- **Task to complete**
Which lines in the records below contain the word "ankle"? Copy each one.

- **Raw data**
● ● ● ●

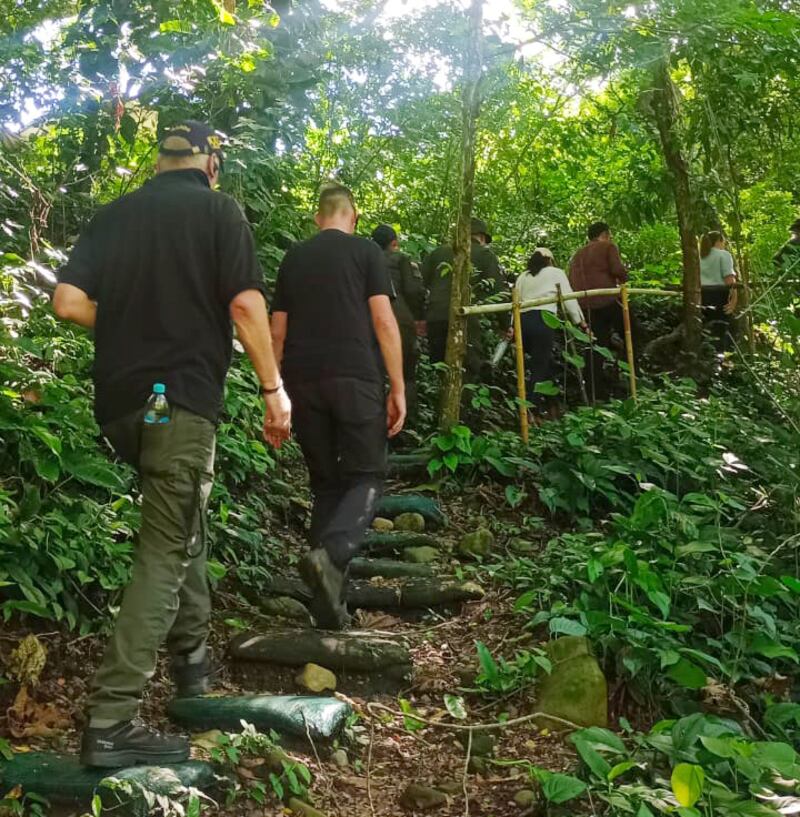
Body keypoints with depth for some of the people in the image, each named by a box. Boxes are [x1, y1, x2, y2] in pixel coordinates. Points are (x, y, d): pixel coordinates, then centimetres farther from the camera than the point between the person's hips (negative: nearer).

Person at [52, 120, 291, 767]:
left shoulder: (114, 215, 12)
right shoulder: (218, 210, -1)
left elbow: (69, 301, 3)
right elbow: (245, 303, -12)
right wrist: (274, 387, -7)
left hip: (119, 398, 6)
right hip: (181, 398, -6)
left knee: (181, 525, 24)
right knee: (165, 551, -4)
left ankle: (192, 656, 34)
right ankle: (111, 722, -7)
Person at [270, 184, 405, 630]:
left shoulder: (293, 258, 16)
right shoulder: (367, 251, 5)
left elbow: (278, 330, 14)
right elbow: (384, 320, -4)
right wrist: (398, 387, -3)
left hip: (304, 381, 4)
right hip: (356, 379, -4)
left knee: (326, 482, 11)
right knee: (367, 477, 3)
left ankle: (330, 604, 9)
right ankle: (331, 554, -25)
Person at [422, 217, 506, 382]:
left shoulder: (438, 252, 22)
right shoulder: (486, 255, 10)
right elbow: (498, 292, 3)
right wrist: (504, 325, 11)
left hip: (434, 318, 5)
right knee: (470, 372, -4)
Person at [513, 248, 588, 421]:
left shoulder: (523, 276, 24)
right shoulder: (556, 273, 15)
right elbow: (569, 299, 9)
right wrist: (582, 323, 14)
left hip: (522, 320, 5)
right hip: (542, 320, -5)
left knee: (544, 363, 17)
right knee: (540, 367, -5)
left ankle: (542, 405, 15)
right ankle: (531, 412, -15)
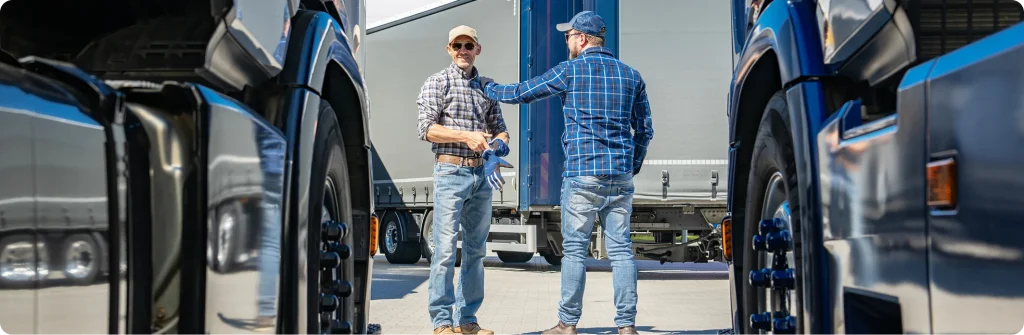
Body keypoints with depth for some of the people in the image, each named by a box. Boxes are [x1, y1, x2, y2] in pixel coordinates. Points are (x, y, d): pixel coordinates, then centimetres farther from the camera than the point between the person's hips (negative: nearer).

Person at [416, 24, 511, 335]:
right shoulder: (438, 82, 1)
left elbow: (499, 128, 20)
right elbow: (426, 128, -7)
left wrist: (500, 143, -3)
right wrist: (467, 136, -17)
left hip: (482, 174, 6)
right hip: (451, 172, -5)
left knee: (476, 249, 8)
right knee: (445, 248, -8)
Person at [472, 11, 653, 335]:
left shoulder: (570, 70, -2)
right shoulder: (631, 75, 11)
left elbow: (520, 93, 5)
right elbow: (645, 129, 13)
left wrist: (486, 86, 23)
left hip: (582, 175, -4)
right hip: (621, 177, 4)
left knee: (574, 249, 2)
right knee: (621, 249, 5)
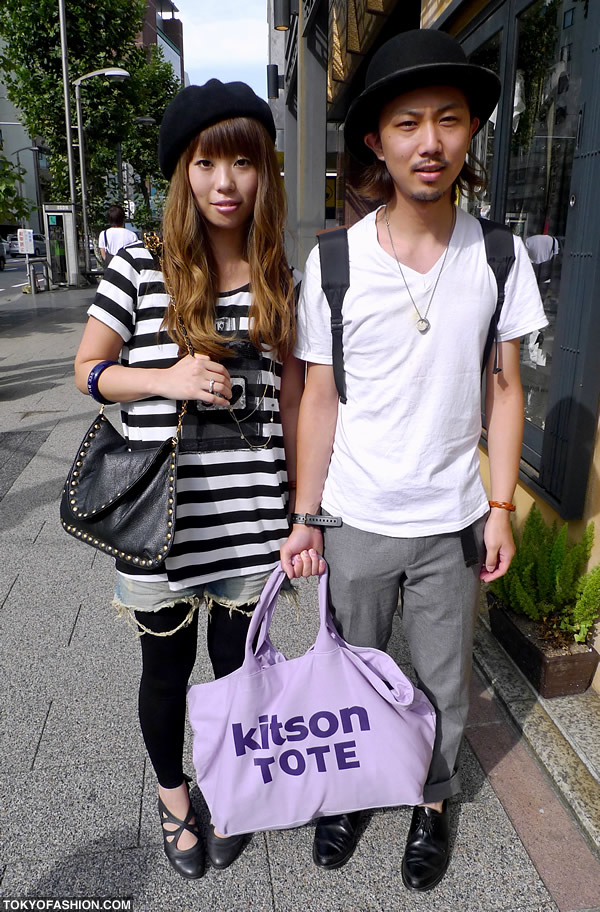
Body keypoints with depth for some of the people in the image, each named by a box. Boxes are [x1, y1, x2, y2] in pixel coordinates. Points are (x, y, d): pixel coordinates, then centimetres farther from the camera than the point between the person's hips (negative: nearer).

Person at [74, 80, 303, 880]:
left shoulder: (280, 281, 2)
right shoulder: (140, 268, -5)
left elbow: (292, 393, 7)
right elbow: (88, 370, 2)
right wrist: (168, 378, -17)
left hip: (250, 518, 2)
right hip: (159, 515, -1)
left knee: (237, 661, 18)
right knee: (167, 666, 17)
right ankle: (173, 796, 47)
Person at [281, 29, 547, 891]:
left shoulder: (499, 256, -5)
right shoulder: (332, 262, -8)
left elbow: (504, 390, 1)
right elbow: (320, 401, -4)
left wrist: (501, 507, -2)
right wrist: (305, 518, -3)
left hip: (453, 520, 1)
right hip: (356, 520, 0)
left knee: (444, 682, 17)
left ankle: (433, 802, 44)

● ● ● ●

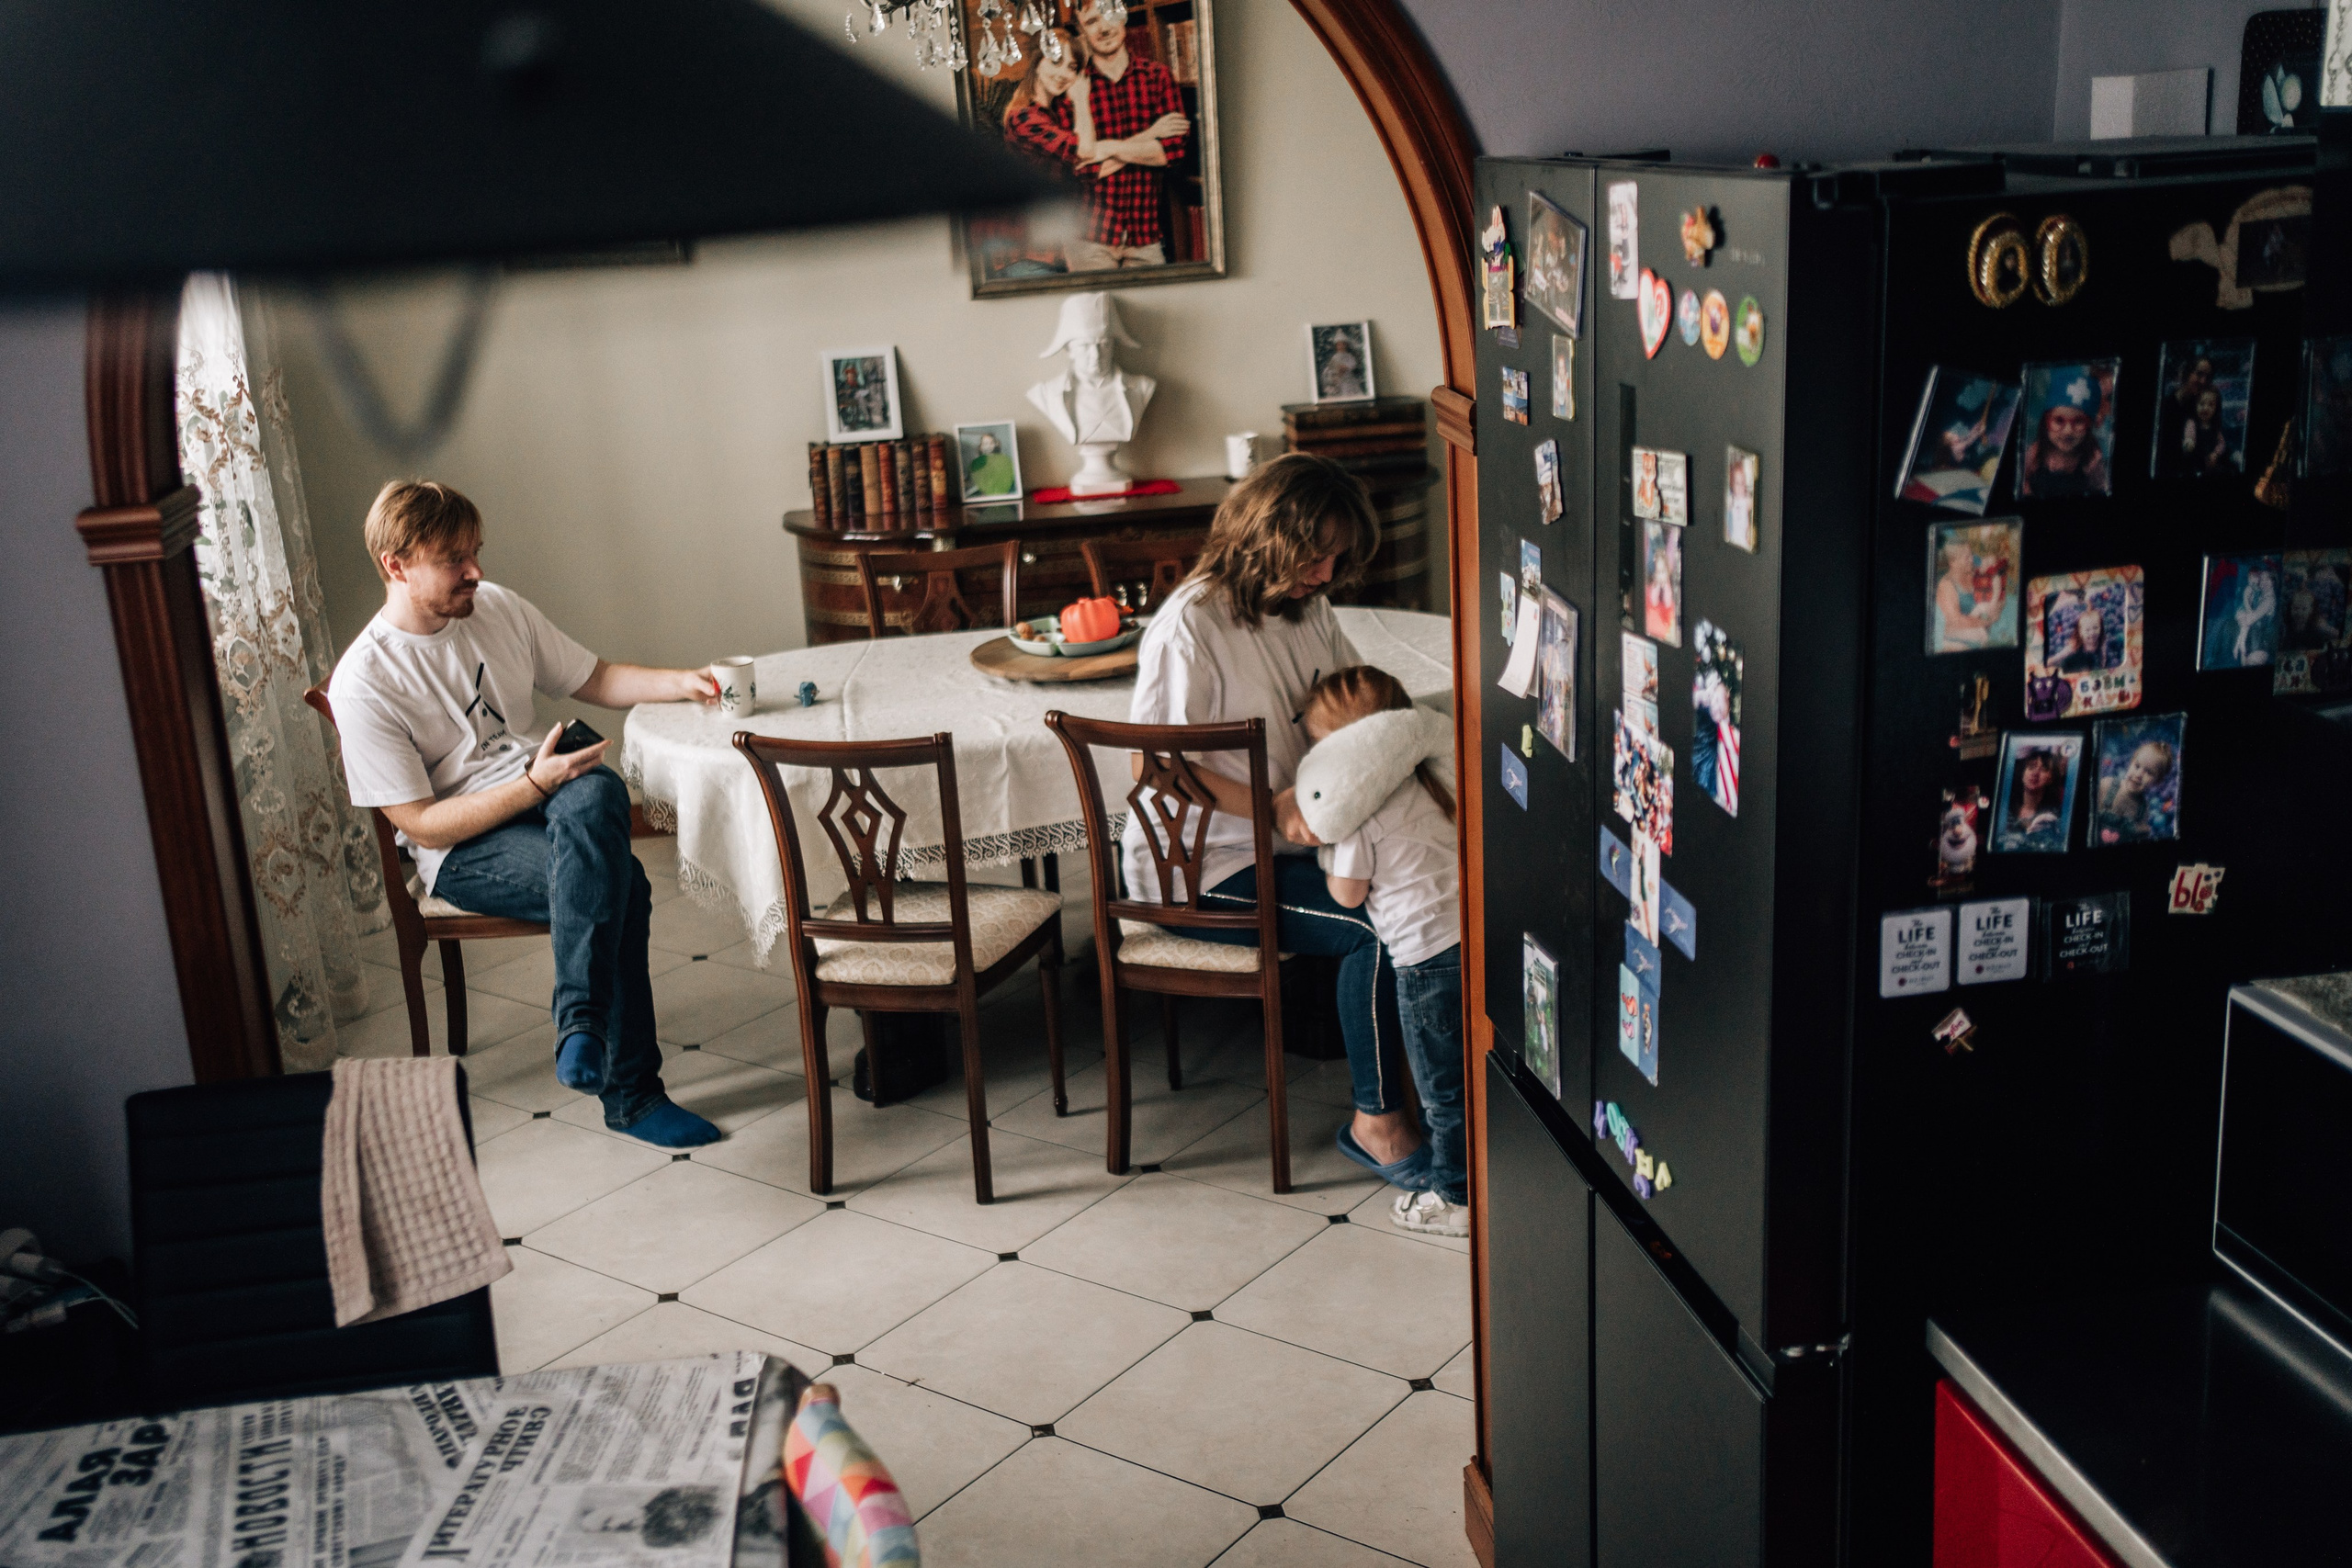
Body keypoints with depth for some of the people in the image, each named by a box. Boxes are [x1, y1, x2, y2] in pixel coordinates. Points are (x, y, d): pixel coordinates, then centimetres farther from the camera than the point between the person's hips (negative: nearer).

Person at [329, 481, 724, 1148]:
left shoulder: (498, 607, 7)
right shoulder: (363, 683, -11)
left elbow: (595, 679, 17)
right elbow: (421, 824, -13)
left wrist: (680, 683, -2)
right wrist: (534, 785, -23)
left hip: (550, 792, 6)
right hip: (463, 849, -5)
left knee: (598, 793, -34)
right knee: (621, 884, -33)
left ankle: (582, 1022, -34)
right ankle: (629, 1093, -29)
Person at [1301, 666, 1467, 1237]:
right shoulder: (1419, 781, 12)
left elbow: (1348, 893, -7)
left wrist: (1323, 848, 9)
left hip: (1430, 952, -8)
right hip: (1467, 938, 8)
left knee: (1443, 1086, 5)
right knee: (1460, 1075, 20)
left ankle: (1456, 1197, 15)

● ● ● ●

- **Completed task**
left ankle: (192, 656, 34)
right ankle: (111, 722, -7)
left ankle: (330, 604, 9)
right ankle: (331, 554, -25)
left ankle: (542, 405, 15)
right ankle: (531, 412, -15)
right ankle: (173, 796, 47)
left ankle: (433, 802, 44)
left ankle: (582, 1022, -34)
right ankle: (629, 1093, -29)
left ankle: (1456, 1197, 15)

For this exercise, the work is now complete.